State lawmakers return to Frankfort on Friday for a special legislative session to deal with surging pension costs currently being experienced by regional universities and “quasi” state agencies like local health departments.
Gov. Matt Bevin issued the official proclamation for the session on Thursday afternoon, summoning lawmakers to Frankfort and laying out what he hopes will pass into law.
The proclamation is narrowly tailored so that lawmakers will likely only be able to consider a proposal that Bevin has hammered out with Republican leaders of the legislature.
In an interview on WHAS Thursday afternoon, Bevin said there are enough votes to pass his bill.
“I’ve been well-assured by leadership of the House and Senate that they are ready, willing and able and we’ll get it done in the next week or so,” Bevin said.
Bevin’s proposal would provide lower pension costs for the universities and “quasi” agencies as long as they exit the state’s pension system and pay off their share of the state’s pension debt.
The proposal would also give a discount to those agencies if they choose to freeze the pension benefits of their employees and move them into less-generous 401k retirement plans.
There are about 9,000 people currently working for the agencies that would be affected by the bill.
Democrats and state worker groups argue that Bevin’s proposal would be illegal because it would move employees out of the state’s pension system without their permission.

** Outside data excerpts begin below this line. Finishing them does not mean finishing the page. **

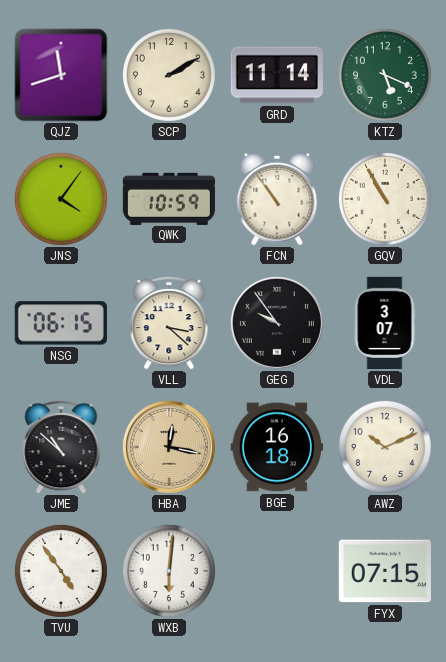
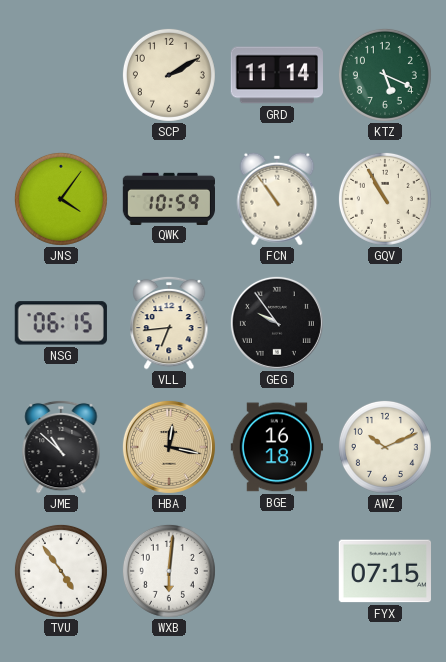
QJZ: 11:42 -> none
VLL: 3:22 -> 6:44
VDL: 3:07 -> none
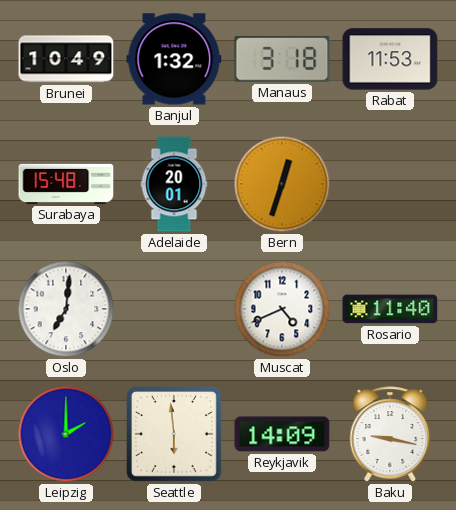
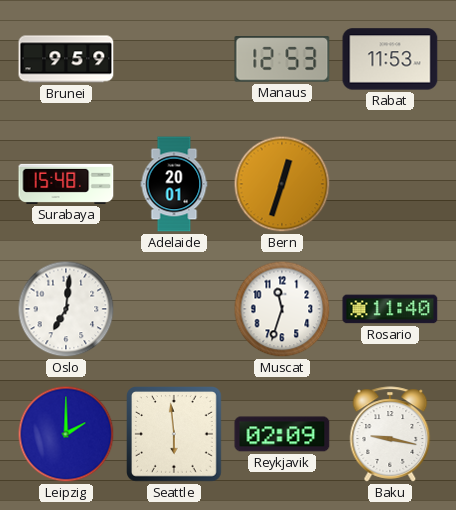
Brunei: 10:49 -> 9:59
Banjul: 1:32 -> none
Manaus: 3:18 -> 12:53
Muscat: 4:41 -> 11:33
Reykjavik: 14:09 -> 02:09
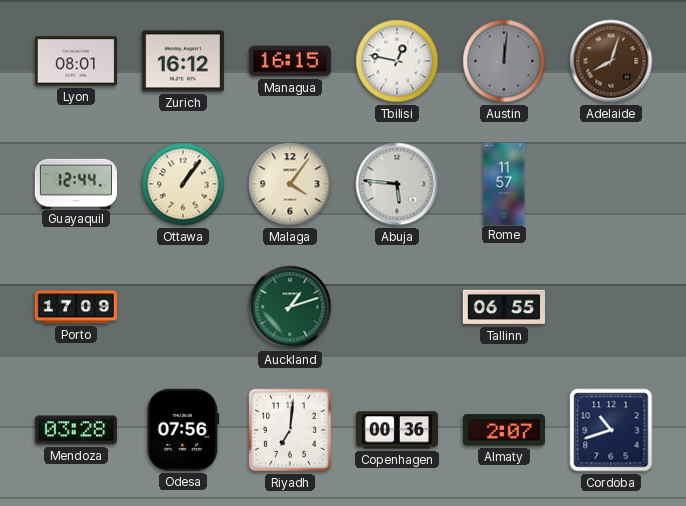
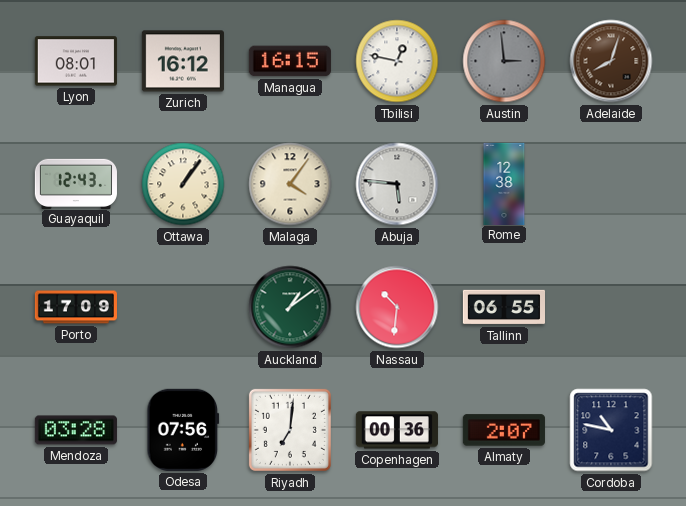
Austin: 12:01 -> 2:59
Guayaquil: 12:44 -> 12:43
Rome: 11:57 -> 12:38
Auckland: 1:12 -> 1:09
Nassau: none -> 10:31
Cordoba: 10:42 -> 10:47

Jim Carroll, spokesman for the Kentucky Government Retirees advocacy group, said that Bevin’s proclamation is so specific that “legislators appear to be effectively blocked from considering any bill other than BR 19 (Bevin’s proposal).”
“We are appalled and disappointed that, in direct conflict to the interests of affected stakeholders, an alternative bill will apparently not receive the fair hearing that it deserves,” Carroll said.
Democrats in Kentucky’s House of Representatives have proposed their own bill to try and address the issue by temporarily shifting money from the state’s retiree health insurance fund and adopting slightly more optimistic assumptions for pension investments and payroll growth — moves that would require the agencies to put less money towards pensions.
Democrats also argue that Bevin’s proposal will take a three-fifths majority to pass out of each chamber of the legislature because that’s how many votes it takes to pass bills that spend or raise money outside of a “budget-writing” session.
During the interview on WHAS Thursday, Bevin said “we have the votes needed to pass this and that’s all that matters.”
“I have somewhere between 50 and 100, how’s that?”
Bevin and Republican leaders of the legislature say they hope the session will last five days: Friday, Saturday, Monday, Tuesday and Wednesday.
It costs the state about $65,000 every day the legislature is in session.